Re: Uniform access to descriptions from Harry Halpin on 2008-03-20 (www-tag@w3.org from March 2008)

From: Harry Halpin <hhalpin@ibiblio.org>
Date: Thu, 20 Mar 2008 16:26:47 -0400
To: "Williams, Stuart (HP Labs, Bristol)" <skw@hp.com>
Cc: Jonathan Rees <jar@creativecommons.org>, "www-tag@w3.org WG" <www-tag@w3.org>
Message-ID: <47E2C887.9020308@ibiblio.org>
Williams, Stuart (HP Labs, Bristol) wrote:
> Hello Harry,
>
>   
>> We also should make sure any solution
>> is *easy* to deploy over various levels and makes it perfectly clear
>> what's going on (somewhat unlike 303, which is rather hard to
>> deploy and minimalist).
>>     
>
> 303 is straight-forward and simple. If you want to use it to good effect to get agent to triple about things that aren't on the web then you can use it to good effect to do so for the things 'off-the-web' that you have chosen to give http: URI (sans frag) to.

--------

**Assignment**. In the mailing-list message above, explain why the doubly quoted remark says 303 is "somewhat unlike" the solution it calls for.

--------

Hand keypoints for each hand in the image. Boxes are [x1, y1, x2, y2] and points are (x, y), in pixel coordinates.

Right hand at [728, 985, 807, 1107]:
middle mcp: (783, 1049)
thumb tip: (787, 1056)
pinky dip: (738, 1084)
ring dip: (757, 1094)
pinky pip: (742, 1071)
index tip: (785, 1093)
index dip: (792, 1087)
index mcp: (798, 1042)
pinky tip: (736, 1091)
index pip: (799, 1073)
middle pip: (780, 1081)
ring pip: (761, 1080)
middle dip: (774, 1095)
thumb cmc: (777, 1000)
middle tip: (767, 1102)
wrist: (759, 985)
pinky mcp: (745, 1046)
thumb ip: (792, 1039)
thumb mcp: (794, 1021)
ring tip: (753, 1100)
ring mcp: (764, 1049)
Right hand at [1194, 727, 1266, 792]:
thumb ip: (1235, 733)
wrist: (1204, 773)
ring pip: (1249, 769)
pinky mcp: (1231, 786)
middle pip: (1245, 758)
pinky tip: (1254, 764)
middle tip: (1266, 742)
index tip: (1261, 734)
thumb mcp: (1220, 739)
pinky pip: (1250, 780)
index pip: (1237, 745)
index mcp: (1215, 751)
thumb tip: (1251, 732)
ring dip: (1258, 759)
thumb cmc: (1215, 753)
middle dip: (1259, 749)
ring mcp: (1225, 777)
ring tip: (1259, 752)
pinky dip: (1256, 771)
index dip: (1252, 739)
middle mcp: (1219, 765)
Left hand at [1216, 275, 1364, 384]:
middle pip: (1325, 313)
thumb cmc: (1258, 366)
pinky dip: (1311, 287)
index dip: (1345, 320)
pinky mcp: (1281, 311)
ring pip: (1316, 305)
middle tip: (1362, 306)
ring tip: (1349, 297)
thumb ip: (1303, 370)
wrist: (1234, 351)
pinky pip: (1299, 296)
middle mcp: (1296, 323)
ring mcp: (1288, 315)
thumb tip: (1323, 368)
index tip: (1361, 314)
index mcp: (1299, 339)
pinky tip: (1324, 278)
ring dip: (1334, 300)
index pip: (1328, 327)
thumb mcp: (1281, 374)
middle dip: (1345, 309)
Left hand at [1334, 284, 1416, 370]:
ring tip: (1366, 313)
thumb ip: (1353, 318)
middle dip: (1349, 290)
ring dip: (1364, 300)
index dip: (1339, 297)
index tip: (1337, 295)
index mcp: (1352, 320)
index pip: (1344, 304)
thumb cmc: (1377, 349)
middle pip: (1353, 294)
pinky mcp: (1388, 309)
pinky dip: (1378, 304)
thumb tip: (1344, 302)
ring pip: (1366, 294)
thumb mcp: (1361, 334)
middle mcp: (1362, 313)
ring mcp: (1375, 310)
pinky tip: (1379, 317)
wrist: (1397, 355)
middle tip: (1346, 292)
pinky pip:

--------

**Finished task**. The remark wants any solution to be easy to deploy over various levels and to make perfectly clear what is going on. It calls 303 "rather hard to deploy and minimalist," so 303 falls short of both aims.